Last night, my fourth grader didn't want to do his homework. "Nothing I learn in school matters in the real world!" he complained. "Why will I ever need to know what 378 times 7 is?"

After explaining that the answer to that question wasn't important, but the ability to find it was, and ignoring the continued whining about homework, I received the following email from a reader (I changed the numbers to protect privacy):

Our company was recently bought out and my annual salary per my contract is \$53,300, we used to get paid on a different pay period and therefore calculation. Now we are paid bi-weekly. I asked my HR person because I have a \$202.40 discrepancy now. They are paying \$28.91/hour instead of \$29.02. The higher up has explained that it is because the money doesn't actually get paid all in the same year so it's 26.1 pay periods? It seems to me my hourly rate is \$53,300/1,820 hours per year, how can it not be?

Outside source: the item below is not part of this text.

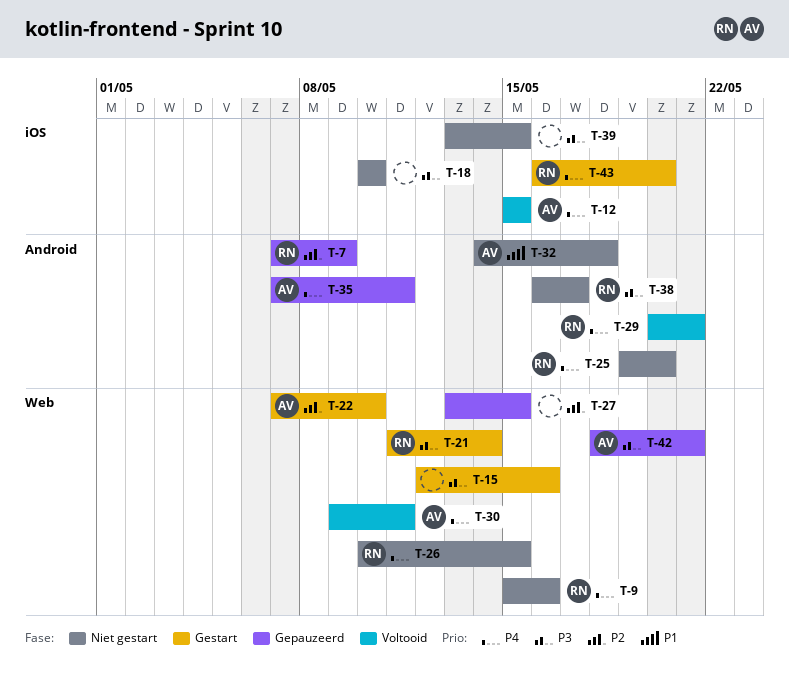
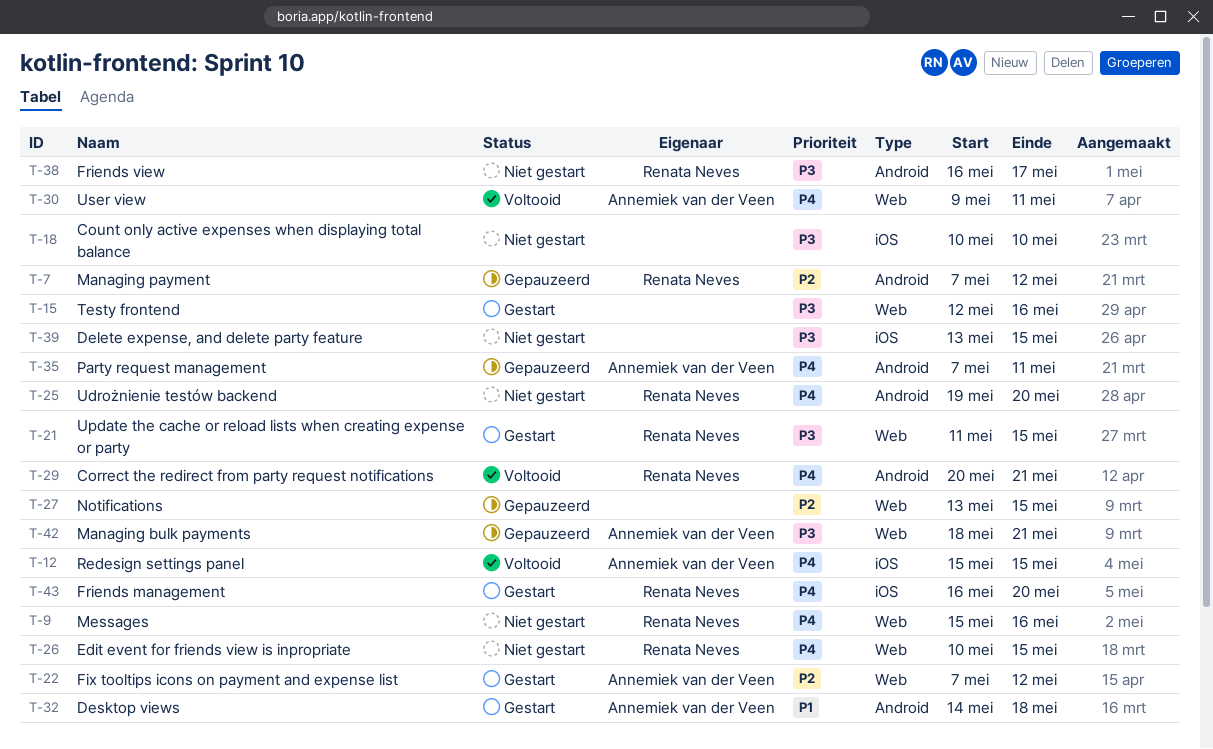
T-7, due: May 9 -> May 12
T-21, due: May 14 -> May 15
T-22, due: May 10 -> May 12
T-32, status: Niet gestart -> Gestart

The answer to this question all revolves around math and problem-solving. No matter what work this person does, she needs math to answer her question.

Math seems to be hated and it shouldn't be. I once complained to my daughter's school principal that I thought the math curriculum was weak and she rolled her eyes and said, "Oh, are you one of those math people?"

Yes, yes, I am. But wait, you say, aren't you an HR person turned writer and speaker? Yes, yes, I am. And I wouldn't be where I am today without the ability to do math.

Now, I'm not saying that everyone needs to understand differential calculus. I couldn't do calculus now, as it's been close to 20 years since I've done it. But everyone needs to learn basic algebra.

What is algebra? It's problem-solving. In the real world, we have to figure out X all the time.

So, let's take a look at this employee's problem and figure it out. There aren't 52 weeks in a year; there are 52 weeks and 1 day in a year. Depending on your workweek, that can either result in 1,820 working hours per year (assuming a 35-hour workweek, which this person has), or 1,827 working hours per year. So, 7*29.02=\$203.14, which explains the difference. (Why aren't the numbers exact? Rounding errors. We don't pay in partial pennies.)

But this also brings up a critical HR issue: How do you tell employees what their salaries are? Lots of people want to see an annual salary because we often think about money in those terms, but that's actually the worst way to tell someone their salary. (And incidentally, it's doubtful that this employee has an actual contract, as outside of unions those are quite rare in the United States, especially when you're not an executive.)

• Hourly employees: State salary as an hourly rate. Then there's no promise, implied or otherwise, of a total value. "You will be paid \$29.02 per hour."
• Salaried Exempt employees: Exempt employees are paid by the pay period. If they are paid weekly, you list a weekly salary. If they are paid every two weeks, you list two weeks' worth of pay. If they are paid twice a month, you list whatever the annual salary is divided by 24. Employees who are paid every two weeks get 26 paychecks, compared to the 24 of a twice a month employee.

And, of course, you should have your employment attorney take a look at your offer letter template to make sure all everything is ship-shape. Local laws can vary, so you need someone familiar with those laws.

But back to the main point: We all need math or people can take advantage of us. And make sure your children's teachers and principals know that, yes, you are one of those math people who understand the critical nature of numbers in everyday life.